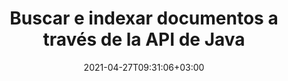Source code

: ---
############################# Static ############################
layout: "product"
date: 2021-04-27T09:31:06+03:00
draft: false

product: "Search"
product_tag: "search"
platform: "Java"
platform_tag: "java"

############################# Head ############################
head_title: "API de indexación y búsqueda de texto Java para documentos, PDF, Office y Web"
head_description: "API de búsqueda de texto avanzada para aplicaciones Java para buscar, indexar y recuperar datos de documentos: PDF, Word, Excel, presentaciones, correo electrónico y formatos de archivo web."

############################# Header ############################
title: "Buscar e indexar documentos a través de la API de Java"
description: "Cree aplicaciones Java para realizar la manipulación de búsqueda de texto en todos los formatos de documentos populares."
button:
    enable: true

############################# SubMenu ############################
submenu:
    enable: true
    
    left:
        img_alt: "GroupDocs.Search for Java"
        image: "/border/groupdocs-search-java.svg"
        product: "GroupDocs.Search"
        platform: "Java"

    middle:
        button:
            # button loop
            - link: "#overview"
              text: "Visión de conjunto"

            # button loop
            - link: "#features"
              text: "Características"

            # button loop
            - link: "#support"
              text: "Support"

            # button loop
            - link: "https://products.groupdocs.app/search"
              text: "Live Demo"

            # button loop
            - link: "https://purchase.groupdocs.com/pricing/search/java"
              text: "Precios"

    right:
        link_download: "https://downloads.groupdocs.com/search"
        link_learn: "https://docs.groupdocs.com/search/java/"
        link_buy: "https://purchase.groupdocs.com"

############################# Visión de conjunto ############################
overview:
    enable: true
    content: |
      GroupDocs.Search for Java le permite producir aplicaciones comerciales que permiten a sus usuarios finales realizar operaciones de búsqueda como nunca antes. Nuestra API de Java permite a los usuarios operar funciones de búsqueda de texto de nivel básico a avanzado. Crear y fusionar múltiples índices. Utilice consultas simples, booleanas, de expresión regular (regex), aproximadas y de otro tipo para realizar búsquedas rápidas e inteligentes en los índices. Puede obtener la información requerida de archivos, documentos, correos electrónicos y archivos comprimidos, ya que GroupDocs.Search para Java es compatible con todos los formatos de archivo populares.
    tabs:
      enable: true     
      
      ## TAB ONE ##
      tab_one:
        description: |
          A continuación se muestra una descripción general de GroupDocs.Search para Java:

        left:
          enable: true
          icon: "fas fa-search"
          title: "Indexación"
          content: |
            * Crear y administrar
            * Combinar varios índices
            * Multi-Threading Async Indexación
            * Compact Indexación
            * Archived Files Indexación
        
        right:
          enable: true
          icon: "fas fa-search-plus"
          title: "Búsqueda avanzada y consultas de búsqueda"
          content: |
            * Búsqueda borrosa
            * Búsqueda de sinónimos
            * Búsqueda de correo electrónico
            * Manejo de Términos Homofónicos
            * Búsqueda de archivos protegidos
            * Sencillo
            * Comodín
            * Expresión regular (regex)
            * facetado y booleano
            * Distingue mayúsculas y minúsculas
      
      ## TAB TWO ##
      tab_two:
        description: |
          GroupDocs.Search for Java es compatible con todos los [formatos de archivo de documentos](https://docs.groupdocs.com/search/java/supported-document-formats/), incluidos: oficina de Microsoft, imágenes, diagramas y muchos otros.

        left:
          enable: true
          table:
            # table loop
            - title: "Formatos de oficina de Microsoft"
              content: |
                * **Word**: DOC, DOCX, DOCM, DOT, DOTX, DOTM
                * **Excel**: XLS, XLSX, XLSM, XLT, XLTX, XLTM, XLSB, XLA, XLAM, CSV, TSV
                * **PowerPoint**: PPT, PPTX, POT, POTX, PPS, PPSX, PPTM, PPSM, POTM
                * **Project**: MPP
                * **Diagram**: VSD, VSS
                * **Microsoft Compiled HTML**: CHM
                * **OneNote**: ONE

        right:
          enable: true
          table:
            # table loop
            - title: "OpenDocument & Otros formatos"
              content: |
                * **Formato de documento portátil**: PDF
                * **Documento abierto**: ODT, OTT, ODS, OTS, ODP
                * **Correo electrónico**: PST, OST, MSG, EML, EMLX
                * **Formatos de archivos web**: XML, HTM, HTML, XHTML, MHT, MHTML
                * **Audio**: MP3, WAV
                * **Vídeo**: AVI, MOV, QT, FLV, ASF
                * **Texto**: TXT
                * **Formato de texto enriquecido**: RTF
                * **Archivo Documentación Markdown**: MD
                * **Imágenes**: BMP, GIF, JP2, PNG, WEBP, TIFF, EMF, WMF, JPG, PSD
                * **Otros**: TORRENT, ZIP, DCM, DJVU, EPUB, FB2

      ## TAB THREE ##
      tab_three:
        description: |
          GroupDocs.Search for Java apoya siguiendo Sistemas operativos, Marcos y administradores de paquetes:
        
        left:
          enable: true
          table:
            # table loop
            - icon: "fab fa-windows"
              title: "Sistemas operativos"
              content: |
                * Microsoft Windows Desktop
                * Microsoft Windows Server
                * Linux
                * MacOS

            # table loop
            - icon: "fas fa-code"
              title: "Marcos compatibles"
              content: |
                * Java 7 (1.7) y superior

        right:
          enable: true
          table:
            # table loop
            - icon: "fas fa-cogs"
              title: "Entornos de desarrollo"
              content: |
                * NetBeans
                * IntelliJ IDEA
                * Eclipse
            # table loop
            - icon: "fas fa-tools"
              title: "Herramienta de automatización de compilación"
              content: |
                * Maven

############################# Características ############################
features:
    enable: true
    title: "GroupDocs.Search for Java Características"

    feature:
      # feature loop
      - icon: "fas fa-copy"
        content: "Cree un índice en el disco o en la memoria con Async Multithreading"

      # feature loop
      - icon: "fas fa-eye"
        content: "Ver el progreso de creación y actualización del índice"

      # feature loop
      - icon: "fas fa-bolt"
        content: "Omitir selectivamente la indexación de archivos específicos y omitir palabras específicas para indexar más rápido"
      
      # feature loop
      - icon: "fas fa-file-powerpoint"
        content: "Realizar Importación o Usar Lista para Modificar Caracteres durante la Indexación y Exportación a un Archivo"

      # feature loop
      - icon: "fas fa-code"
        content: "Recargar índice en caso de error de indexación y alertar al usuario por configuraciones contradictorias"

      # feature loop
      - icon: "fas fa-cloud"
        content: "Notificación de estado de índice con respecto a los últimos archivos procesados"

      # feature loop
      - icon: "fas fa-remove-format"
        content: "Indexe archivos comprimidos dentro de otros archivos ZIP y obtenga una lista de archivos indexados en un archivo"

      # feature loop
      - icon: "fas fa-comment-slash"
        content: "Ahorre espacio mediante la indexación compacta y la indexación de documentos protegidos con contraseña"

      # feature loop
      - icon: "fas fa-print"
        content: "Configure y realice búsquedas de sinónimos y trate inteligentemente los términos homofónicos"

      # feature loop
      - icon: "fas fa-file-archive"
        content: "Utilice el intervalo de fechas y la distinción entre mayúsculas y minúsculas como parámetros de búsqueda"

      # feature loop
      - icon: "fas fa-lock"
        content: "Cree un índice para buscar y examinar mensajes de correo electrónico a través de Aspose.Email API"

      # feature loop
      - icon: "fas fa-file-code"
        content: "Use frases de búsqueda con corrector ortográfico y comodín y omita caracteres especiales en las consultas"
      
      # feature loop
      - icon: "fas fa-fill-drip"
        content: "Cree un árbol de un solo objeto combinando múltiples consultas"

      # feature loop
      - icon: "fas fa-file-excel"
        content: "Divida la búsqueda en fragmentos más pequeños para buscar rápidamente índices enormes"

      # feature loop
      - icon: "fas fa-heading"
        content: "Indexar documentos de flujos y estructuras de datos"

      # feature loop
      - icon: "fas fa-project-diagram"
        content: "Configurar el filtrado de documentos en los resultados de búsqueda"

      # feature loop
      - icon: "fas fa-cube"
        content: "Agregar sinónimos en inglés al diccionario de sinónimos predeterminado"

      # feature loop
      - icon: "fab fa-uncharted"
        content: "Habilite el número exacto de ocurrencias para cada palabra encontrada para ofrecer sugerencias de palabras alternativas en caso de errores ortográficos"

      # feature loop
      - icon: "fab fa-uncharted"
        content: "Agregar atributos de texto a documentos indexados sin volver a indexar"

      # feature loop
      - icon: "fab fa-uncharted"
        content: "Realizar Operaciones de Indexación y Búsqueda Basadas en Caracteres"

      # feature loop
      - icon: "fab fa-uncharted"
        content: "Índice de metadatos de formatos de documentos no textuales"

    more_feature:
      # more_feature_loop
      - title: "Indexación and Search Operation"
        content: |
          GroupDocs.Search for Java utiliza Indexación para recopilar datos, almacenarlos y analizarlos para operaciones de búsqueda precisas y eficientes. GroupDocs.Search for Java utiliza dichos índices con frecuencia para realizar búsquedas.

          * **Crear índice**: Crear carpeta de índice y agregar/indexar documentos a esa carpeta.
          * **Cargar índice**: Cargue un índice existente.
          * **Agregar documentos al índice**: agregue documentos al índice existente, de forma asíncrona.
          * **Actualizar índice**: actualice el índice existente cada vez que se modifique, agregue o elimine un documento. Esto mantiene los resultados de búsqueda actualizados.
          
          ```java
          // Creando índice
          Índice índice = índice nuevo ("c:\\MiÍndice");
          // Agregar documentos al índice
          index.addToIndex("c:\\MisDocumentos");
          // Buscando las palabras 'affect' o 'effect' en un documento con 'principal', 'principle', 'principles' o 'principalmente'
          SearchResults results = index.search("?ffect & princip?(2~4)");
          ```
      # more_feature_loop
      - title: "Combinar múltiples índices para mejorar la eficiencia de búsqueda"
        content: "GroupDocs.Search for Java API proporciona la función para fusionar múltiples índices en un índice común. Para un índice que se modifica con frecuencia, se crean varios índices delta. Sin embargo, este enfoque hace que el rendimiento de la búsqueda sea lento. GroupDocs.Search for Java supera este cuello de botella al crear un índice común mediante la fusión de varios índices delta. Este índice combinado común contiene toda la información de los índices delta combinados. Este enfoque mantiene los índices delta sin cambios mientras mejora notablemente la eficiencia de la búsqueda. Puede configurar varias funcionalidades para modificar aún más este proceso."

      # more_feature_loop
      - title: "Reconocer consultas de búsqueda de diferentes diseños de teclado"
        content: "GroupDocs.Search for Java reconoce las consultas de búsqueda que no coinciden con la distribución de su teclado. Por el momento, GroupDocs.Search para Java puede reconocer con éxito 88 idiomas y 164 distribuciones de teclado diferentes."

      # more_feature_loop
      - title: "Buscar utilizando la forma de palabra morfológica"
        content: "Usando GroupDocs.Search para Java, tiene la libertad de buscar varias formas de palabras. Puede buscar formas singulares y plurales de sustantivos específicos. O puede optar por buscar todas las formas de un verbo. También se pueden buscar raíz, tercera persona singular y pasado simple junto con varias otras formas. Para idiomas que no sean inglés, puede configurar formas de palabras personalizadas."

############################# Support ############################
support:
    enable: true

############################# Solutions ############################
solutions:
    enable: true
    title: "GroupDocs.Search ofrece API de visualización de documentos para otros entornos de desarrollo populares"

    solution:
        # solution loop
        - img_alt: "GroupDocs.Search for .NET"
          image: "/border/groupdocs-search-net.svg"
          product: "GroupDocs.Search"
          platform: ".NET"
          link: "/search/net/"

############################# Back to top ###############################
back_to_top:
  enable: true
---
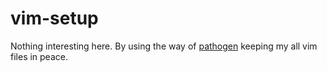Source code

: vim-setup
=========

Nothing interesting here. By using the way of [pathogen][1] keeping my all vim files in peace.

[1]:https://github.com/tpope/vim-pathogen
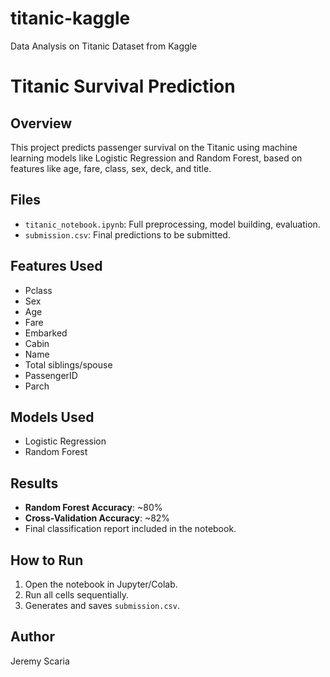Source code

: # titanic-kaggle
Data Analysis on Titanic Dataset from Kaggle
# Titanic Survival Prediction

## Overview
This project predicts passenger survival on the Titanic using machine learning models like Logistic Regression and Random Forest, based on features like age, fare, class, sex, deck, and title.

## Files
- `titanic_notebook.ipynb`: Full preprocessing, model building, evaluation.
- `submission.csv`: Final predictions to be submitted.

##  Features Used
- Pclass
- Sex
- Age
- Fare
- Embarked
- Cabin
- Name
- Total siblings/spouse
- PassengerID
- Parch

##  Models Used
- Logistic Regression
- Random Forest

##  Results
- **Random Forest Accuracy**: ~80%
- **Cross-Validation Accuracy**: ~82%
- Final classification report included in the notebook.

## How to Run
1. Open the notebook in Jupyter/Colab.
2. Run all cells sequentially.
3. Generates and saves `submission.csv`.


##  Author
Jeremy Scaria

§ Work required
An answer is complete only when it holds every line above containing the string "oficina".

§ Result for this task
          GroupDocs.Search for Java es compatible con todos los [formatos de archivo de documentos](https://docs.groupdocs.com/search/java/supported-document-formats/), incluidos: oficina de Microsoft, imágenes, diagramas y muchos otros.
            - title: "Formatos de oficina de Microsoft"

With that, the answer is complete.